■ ФРАГМЕНТ ТЕКСТА ■
Это было, так сказать, для иностранцев и тех, кому хочется себя уверить, что они иностранцы (т. е. для «иностранцев Василиев Федоровых», так сказать).

А мы с вами сядем к столу, рассыпем по мискам горяченьких щец (но без потрошков, конечно!), разольем на два пальца по кружкам и послушаем любимую песню:

День Военно-Морского Флота —

самый любимый праздник! Наряду с Новым годом, конечно, и Днем Леопольда Блума.

Новый год, День Оливье, — единственный день, объединяющий все порождения советской цивилизации в каком-то однократном подобии безъядерного пространства и времени. Чаще и не надо, а то наутро мутит.

■ НАБОР ЗАПИСЕЙ ■
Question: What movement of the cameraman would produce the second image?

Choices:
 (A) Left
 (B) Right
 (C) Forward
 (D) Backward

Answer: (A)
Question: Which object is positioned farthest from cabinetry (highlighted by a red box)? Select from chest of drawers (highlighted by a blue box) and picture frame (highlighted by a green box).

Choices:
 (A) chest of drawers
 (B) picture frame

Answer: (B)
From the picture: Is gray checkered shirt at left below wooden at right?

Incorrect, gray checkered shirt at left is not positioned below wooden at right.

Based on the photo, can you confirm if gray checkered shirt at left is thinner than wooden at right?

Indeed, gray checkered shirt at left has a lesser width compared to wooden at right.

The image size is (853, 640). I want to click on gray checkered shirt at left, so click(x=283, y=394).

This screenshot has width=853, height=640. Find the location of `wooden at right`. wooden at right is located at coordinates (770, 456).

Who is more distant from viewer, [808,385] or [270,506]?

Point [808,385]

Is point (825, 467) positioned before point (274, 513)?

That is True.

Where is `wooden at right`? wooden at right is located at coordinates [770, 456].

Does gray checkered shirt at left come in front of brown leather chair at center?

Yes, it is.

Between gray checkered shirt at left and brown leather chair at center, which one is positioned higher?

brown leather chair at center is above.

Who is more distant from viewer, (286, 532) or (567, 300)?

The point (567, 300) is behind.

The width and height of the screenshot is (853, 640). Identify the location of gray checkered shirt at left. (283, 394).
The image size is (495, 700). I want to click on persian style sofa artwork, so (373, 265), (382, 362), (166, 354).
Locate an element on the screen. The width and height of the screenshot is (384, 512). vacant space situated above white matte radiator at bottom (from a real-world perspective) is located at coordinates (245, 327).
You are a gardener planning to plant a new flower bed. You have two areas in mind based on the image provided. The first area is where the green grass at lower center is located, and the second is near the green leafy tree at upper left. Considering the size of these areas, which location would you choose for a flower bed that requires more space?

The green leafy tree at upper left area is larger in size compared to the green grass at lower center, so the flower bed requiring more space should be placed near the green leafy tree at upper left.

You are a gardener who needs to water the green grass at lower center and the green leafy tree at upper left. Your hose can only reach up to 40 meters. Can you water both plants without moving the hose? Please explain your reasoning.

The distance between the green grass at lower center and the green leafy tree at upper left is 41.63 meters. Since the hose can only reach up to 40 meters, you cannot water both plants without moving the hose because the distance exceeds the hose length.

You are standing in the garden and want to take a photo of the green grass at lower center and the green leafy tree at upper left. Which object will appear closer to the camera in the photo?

■ ЧТО СДЕЛАТЬ ■
1: Выведите без изменений часть фрагмента текста. Начните с того места, где стоят слова «А мы с вами», и остановитесь после слов «то наутро мутит.».
2: Переведите на английский язык предложение из фрагмента текста: «Чаще и не надо, а то наутро мутит».

■ ПОЛНЫЕ ОТВЕТЫ ■
1:
А мы с вами сядем к столу, рассыпем по мискам горяченьких щец (но без потрошков, конечно!), разольем на два пальца по кружкам и послушаем любимую песню:

День Военно-Морского Флота —

самый любимый праздник! Наряду с Новым годом, конечно, и Днем Леопольда Блума.

Новый год, День Оливье, — единственный день, объединяющий все порождения советской цивилизации в каком-то однократном подобии безъядерного пространства и времени. Чаще и не надо, а то наутро мутит.

2: There's no need for it any more often, or else you feel queasy the next morning.